··· Texte proposé

Dominé par 5 brasseries, le marché japonais de la bière connait un tassement de consommation même si les microbrasseries explosent. Couvrant 10% de ses besoins, la production d’orge nippone est loin de lui suffire. Les malts français, en 4ème position, progressent au détriment de leurs concurrents canadiens et des australiens.

 

© Solenn Delhaye-Boloh

Asahi, Kirin, Sapporo, Suntory, Orion : cinq brasseries dominent le marché japonais de la bière. Le leader, Asahi, compte 6 brasseries. Kirin en possède 9, Sapporo 5, Suntory 4 et Orion, concentré dans les iles du sud (Okinawa) n’en a qu’une. Sauf cette dernière, toutes ces entreprises font aussi tourner chacune une malterie, localisée dans les zones de production d’orge : Kyushu (au Sud) pour Kirin, plus au nord vers Tokyo pour les 3 autres.

······

**Consigne**
Reprenez mot pour mot, dans le texte sur le marché japonais de la bière, tout ce qui va de « Dominé par 5 » jusqu'à « et des australiens. ».

··· Données extraites

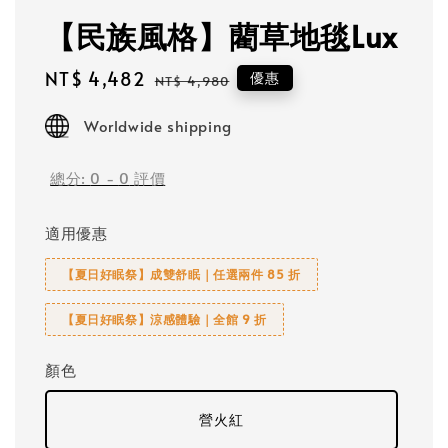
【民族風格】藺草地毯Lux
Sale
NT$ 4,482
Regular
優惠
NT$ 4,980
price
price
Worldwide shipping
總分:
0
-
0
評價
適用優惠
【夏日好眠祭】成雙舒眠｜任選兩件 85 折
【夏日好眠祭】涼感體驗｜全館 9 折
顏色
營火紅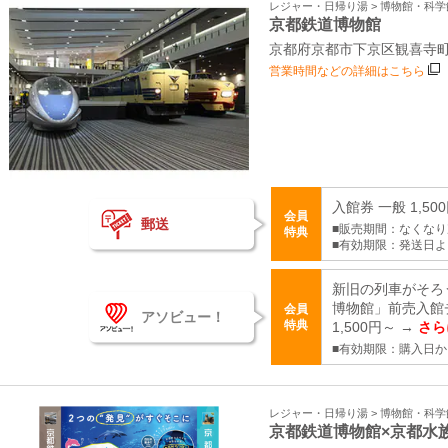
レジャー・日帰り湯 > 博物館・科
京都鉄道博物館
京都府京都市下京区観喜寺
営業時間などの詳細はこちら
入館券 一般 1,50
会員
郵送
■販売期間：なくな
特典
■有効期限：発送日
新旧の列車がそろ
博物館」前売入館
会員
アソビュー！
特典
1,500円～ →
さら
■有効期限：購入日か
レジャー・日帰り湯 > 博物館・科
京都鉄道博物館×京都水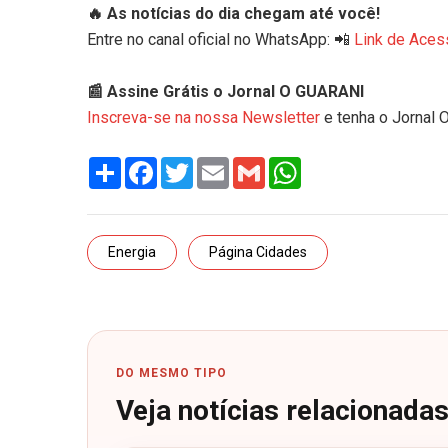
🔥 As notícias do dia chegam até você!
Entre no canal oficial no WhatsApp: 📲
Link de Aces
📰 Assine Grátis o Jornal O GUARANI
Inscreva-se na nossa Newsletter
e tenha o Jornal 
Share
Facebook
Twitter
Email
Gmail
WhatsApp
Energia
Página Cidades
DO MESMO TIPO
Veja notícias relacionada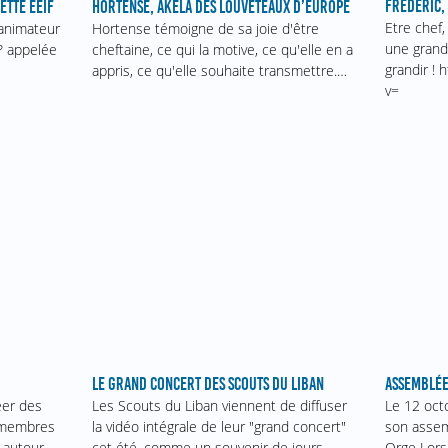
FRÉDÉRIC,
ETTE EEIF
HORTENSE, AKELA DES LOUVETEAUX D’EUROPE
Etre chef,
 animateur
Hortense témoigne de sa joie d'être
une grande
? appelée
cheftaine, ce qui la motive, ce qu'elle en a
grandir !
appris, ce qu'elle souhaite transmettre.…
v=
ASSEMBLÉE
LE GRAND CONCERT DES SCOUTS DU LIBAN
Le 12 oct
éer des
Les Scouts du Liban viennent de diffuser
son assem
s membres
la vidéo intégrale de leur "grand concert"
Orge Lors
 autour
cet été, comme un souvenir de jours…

······

**Réponse attendue**
Dominé par 5 brasseries, le marché japonais de la bière connait un tassement de consommation même si les microbrasseries explosent. Couvrant 10% de ses besoins, la production d’orge nippone est loin de lui suffire. Les malts français, en 4ème position, progressent au détriment de leurs concurrents canadiens et des australiens.